[INSTRUCTIONS]:
**a)** Copy the comments about McCain and Supreme Court picks word for word, starting at "Words are cheap." and ending at "on this subject.".
**b)** Add more to the comment thread about McCain and Supreme Court judges, picking up after its last line.
— Begin TEXT EXCERPT —
I sound like a broken record here, but John Paul Stevens is 88 years old, and Ruth Bader Ginsburg is 75. They will likely retire soon. McCain voted for Thomas, Alito, and Roberts. Obama and Clinton voted against Roberts and voted to fillibuster Alito. We may get good judges from McCain. We will NOT get good judges from Clinton. We will get Breyers and Ginsburgs from them.
That is why I will hold my nose and vote for McCain in November.
I understand McCain supports La Raza and the overthrow of the US govt. How does this square with him running for President of said country - doesn’t make sense.
Thanks for positing! A good speach from mcCain. Obama will appoint people in the ilk of Reverend Wright.
Everyone should be very afraid of letting Obama anywhere near the White House....even if it requires the purchase of clothes-pins!
“I will look for accomplished men and women with a proven record of excellence in the law, and a proven commitment to judicial restraint.”
There is a clear distinction here between McCain the other two on this very crucial issue - a clear enough distinction that should make any conservative think twice about sitting this one out or voting third party.
Time for that will come later.
Thank you for posting.
bump for later reading
Holding my nose here, also, which is hard to do while you’re crawling over broken glass. However, I agree that SCOTUS is too important to play with, and the fact that all three branches will be in the dems hands for a couple of years until the mid-terms, means that they can pretty much do what they will, and approve whoever they want. We stand a better change of getting someone who at least will not believe that the constitution ‘lives and breathes’ if McCain is elected, and we learned pretty quickly with the Miers debacle exactly how loud our voices can be if we have to make sure we are heard.
Words are cheap.
His actions in cozying up to La Raza and embracing their agenda of destroying our borders speak volumes.
McCain - should he be elevated - will not get his snot past a democrat controlled Congress on this subject.
Zero.
Nada.
Nothing.
— End TEXT EXCERPT —
— Begin RAW RECORDS —
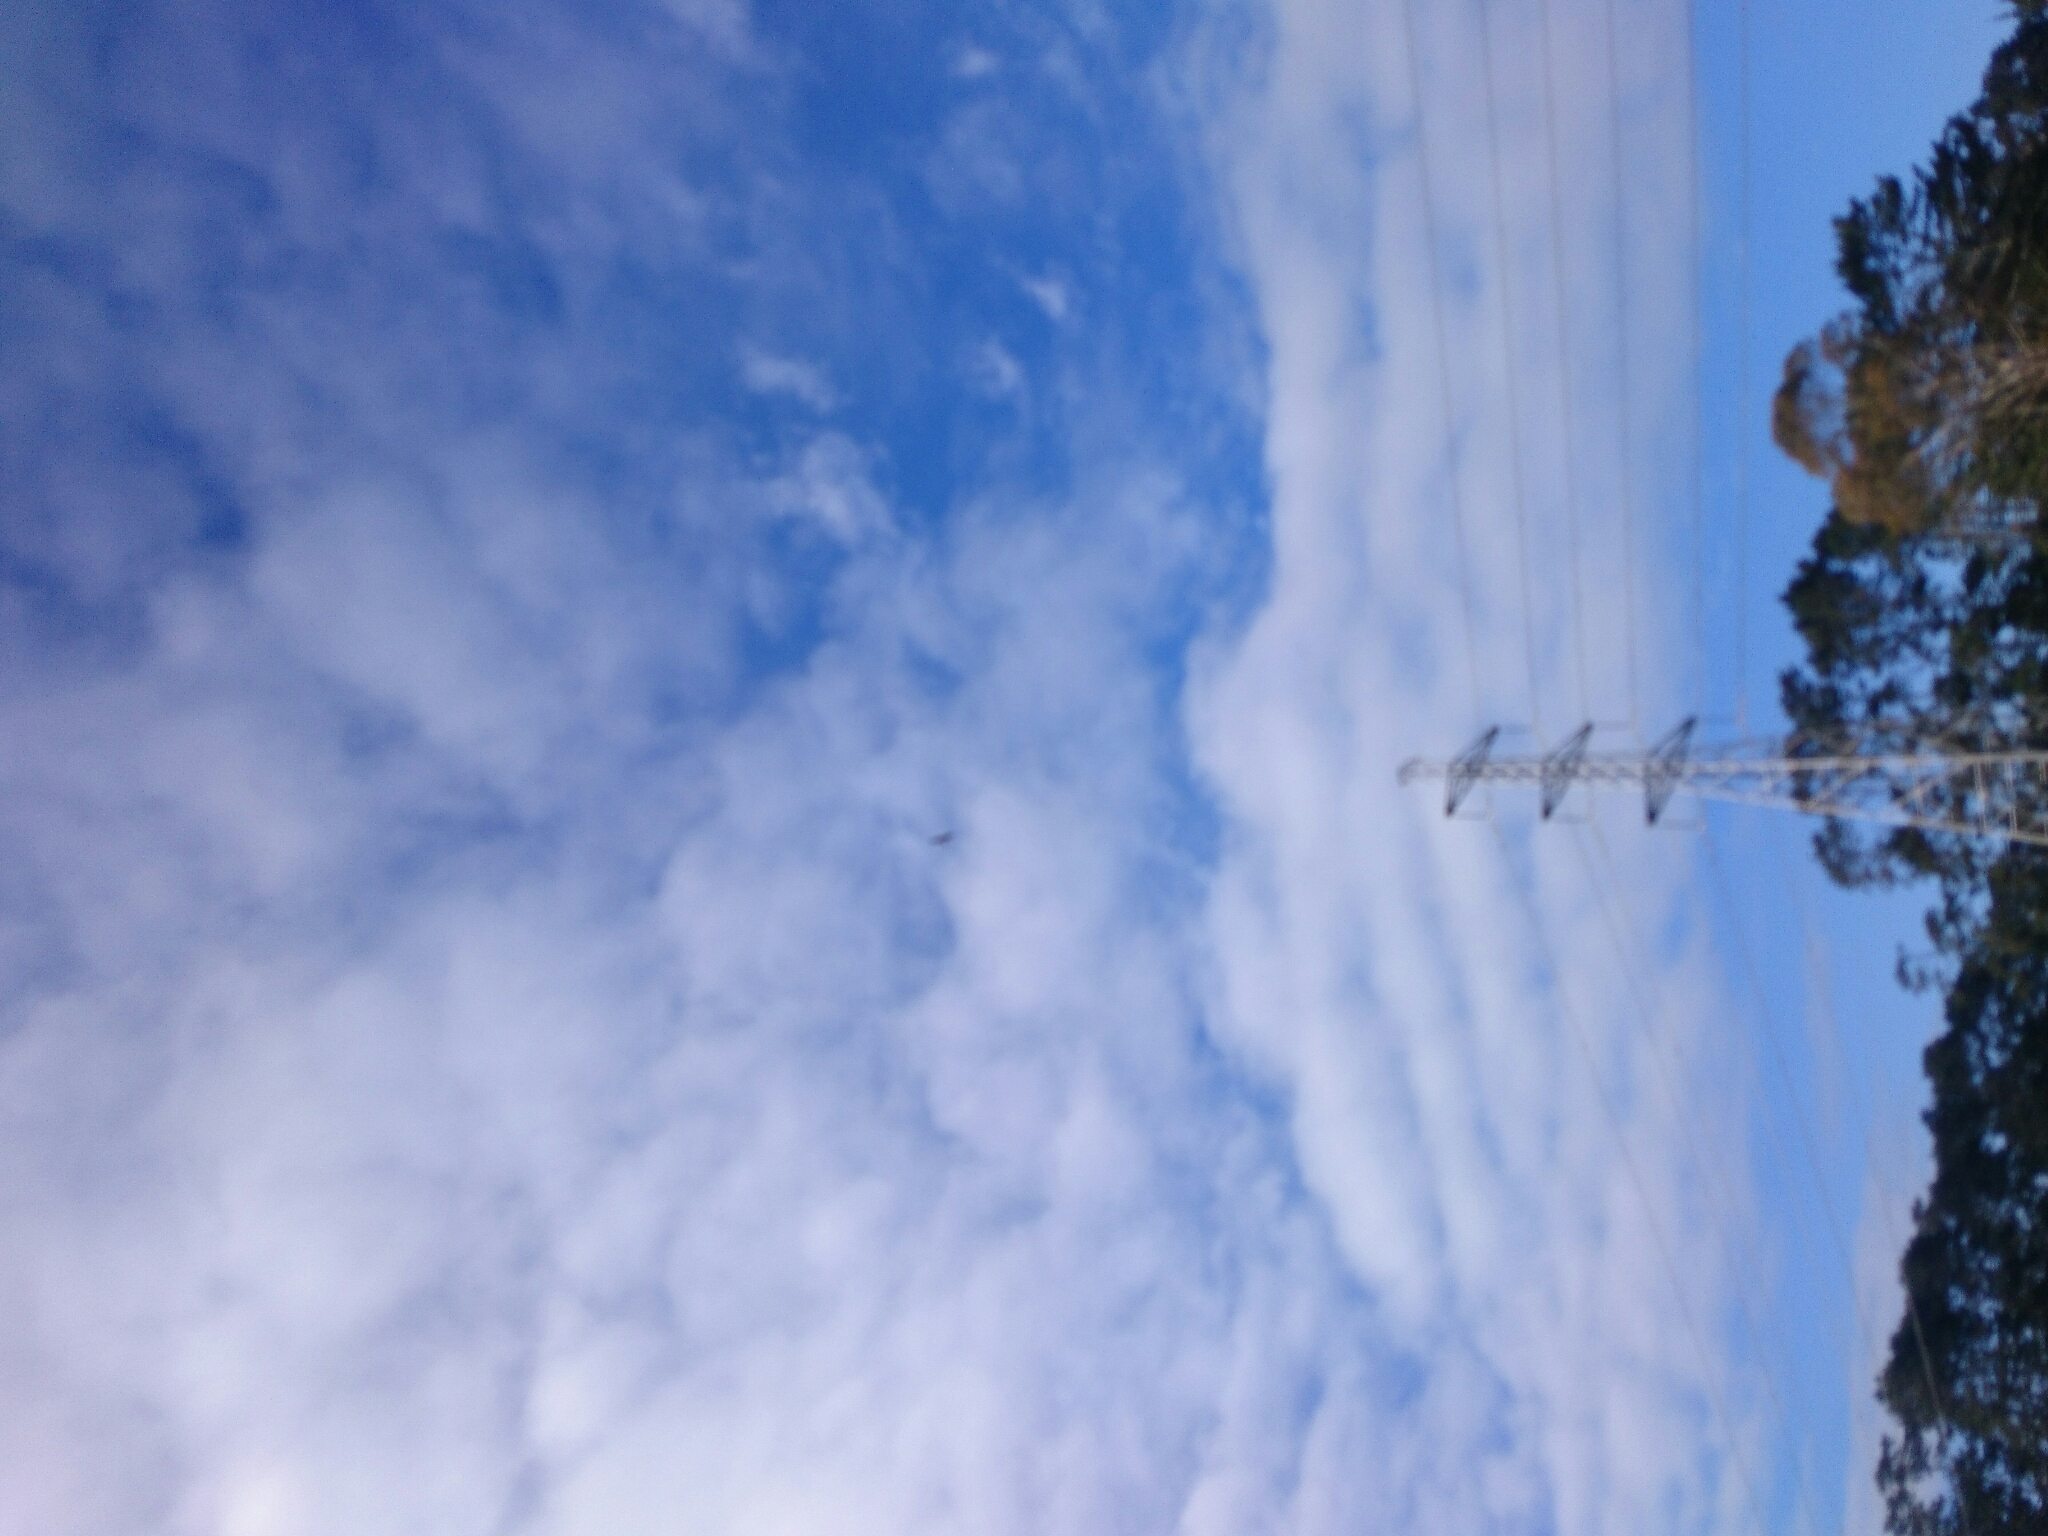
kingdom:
— End RAW RECORDS —
— Begin RAW RECORDS —
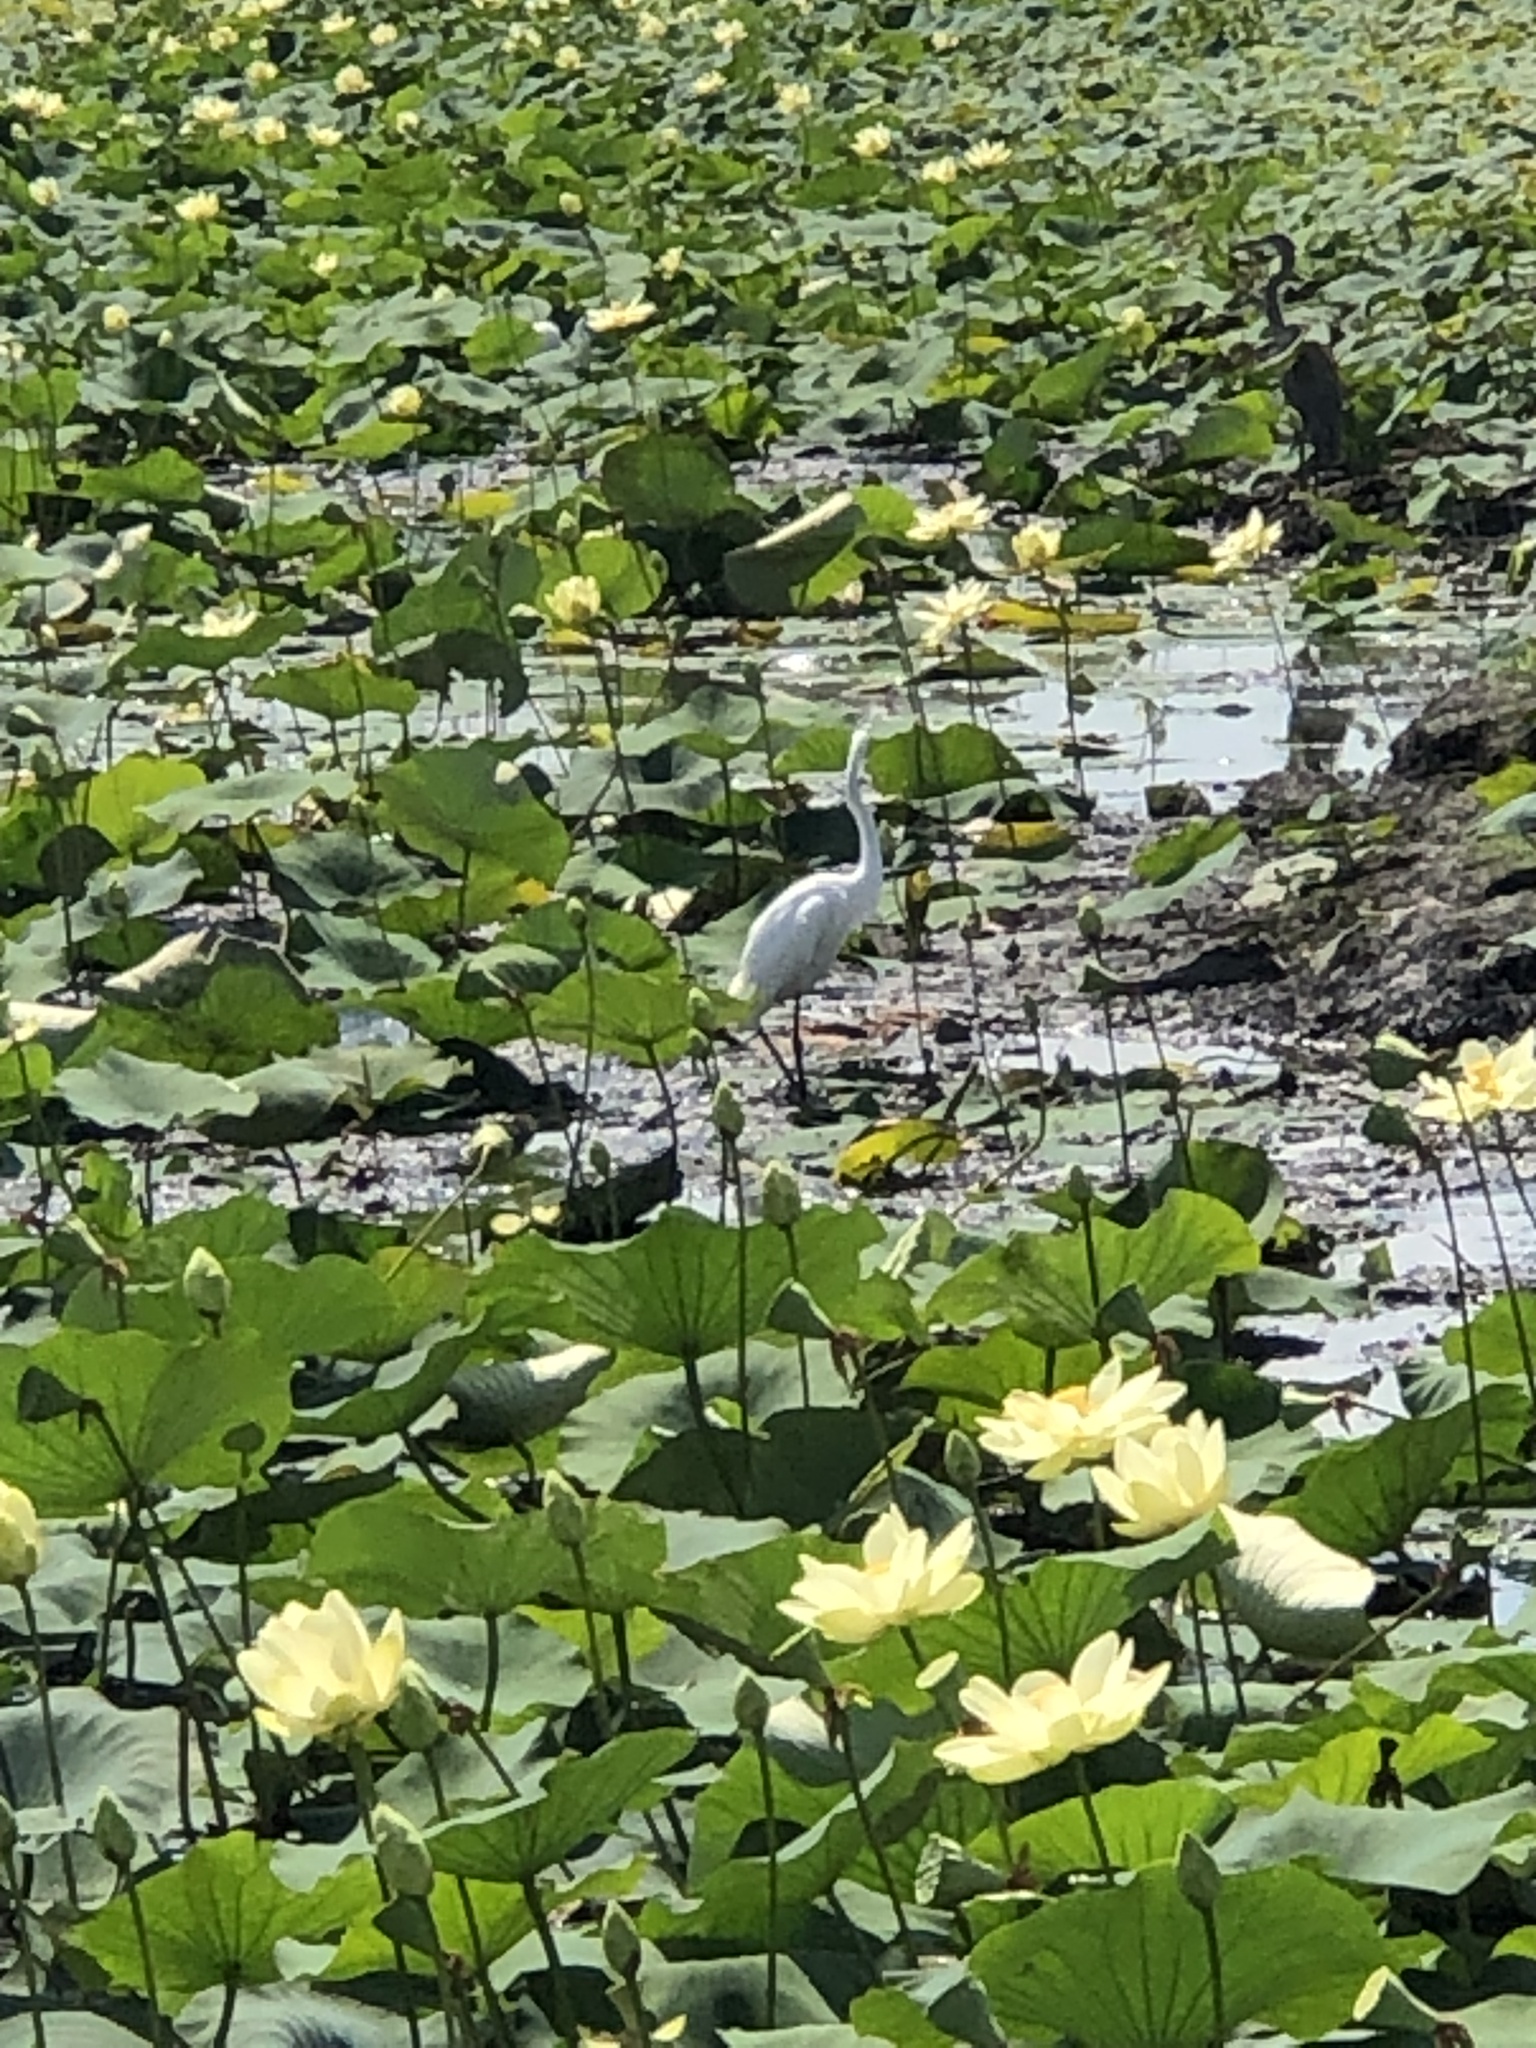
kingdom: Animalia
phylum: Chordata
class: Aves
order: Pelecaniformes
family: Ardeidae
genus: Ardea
— End RAW RECORDS —
— Begin RAW RECORDS —
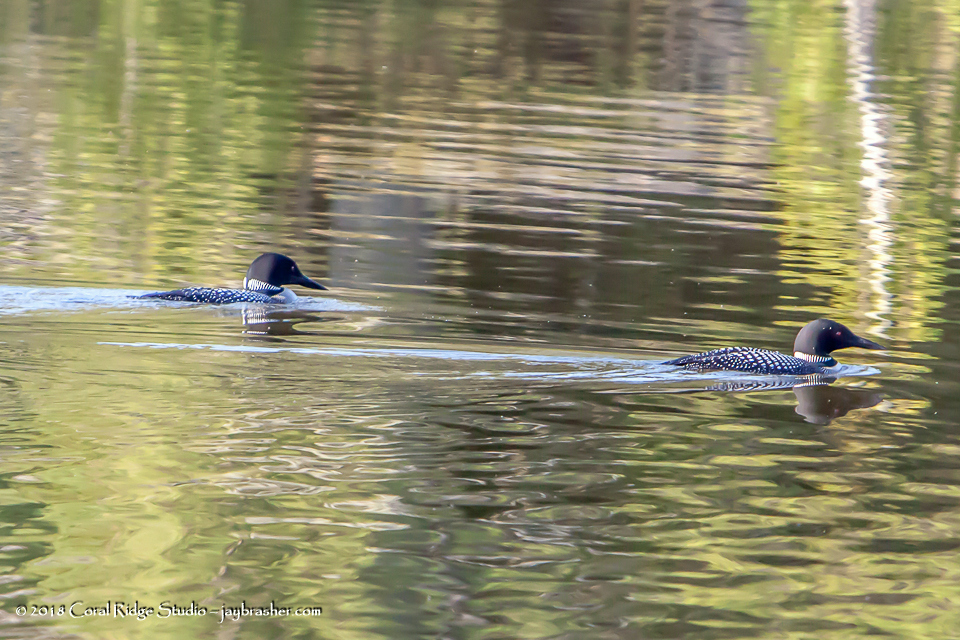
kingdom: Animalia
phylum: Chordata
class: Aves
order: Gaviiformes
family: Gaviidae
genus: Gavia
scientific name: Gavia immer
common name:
— End RAW RECORDS —
[EXPECTED RESPONSES]:
**a)**
Words are cheap.
His actions in cozying up to La Raza and embracing their agenda of destroying our borders speak volumes.
McCain - should he be elevated - will not get his snot past a democrat controlled Congress on this subject.

**b)**
mark
I held my nose and voted for Bush for the same reason, and I was not dissapointed. Of course, we really had to hold his feet to the fire with the Harriet Myers debacle, but all's well that ends well. I suspect that if he gets elected, we might have to hold McCain's feet to the fire a few times as well. :)
For Petes sake. Any nominee must get past Congress first. McCain can talk all he likes....but he will accept whomever Fat Teddy and the RATs allow him.
SCOTUS candidates have to get past the barrier first. If McCain wins, the Democrats wil be in no mood to allow a strict constructionist to replace their lib judges.
McCain will agree in the spirit of crossing the aisle. After all he is the uniter...at least he makes that claim.
And if a frog had wings, his a$$ wouldn't bump the ground.
While I agree with what McCain said, he should change the word "judges" to "Senate" and get out a mirror. When he sees and acknowledges the errors of his way over the past decades, maybe we would have a candidate.
I've suggested, several times, other possibilities for candidates, and as of today, I'm supporting Bob Barr, but I'd rather have Newt Gingrich, Donald Rumsfield, Duncan Hunter, or even Oliver North, Rush Limbaugh, Sean Hannity, or G. Gorden Liddy, than the current piece of trash the Republican party is running.
As for your concern about Supreme Court worries, read this, and get a clue.... McCain is a Democrat, plain and simple!!!! I recommend this blog.
I don't much care about Wall Street Journal political reporter John Fund's report yesterday that's roiling the blogosphere and cable news talking head shows. Fund reported that Sen. John McCain
Since Sen. McCain led a gang of other Republican renegade senators in deserting their party's sitting president and colluding with the opposition party to throw some of that president's pending judicial nominations down the toilet jettisoning along with their confirmation chances the chance for a constitutional showdown that could have ended senatorial filibustering of judicial nominees there is nothing that Sen. McCain can do, and certainly nothing he can say or write as a campaign promise, to restore his credibility with me on the subject of judicial appointments.
Oh, yes, he did vote to confirm Roberts and Alito. But could we possibly set a lower bar than that for someone who's supposed to be a leader of his party and a contender for the opportunity to fill as many as three SCOTUS seats in the next term?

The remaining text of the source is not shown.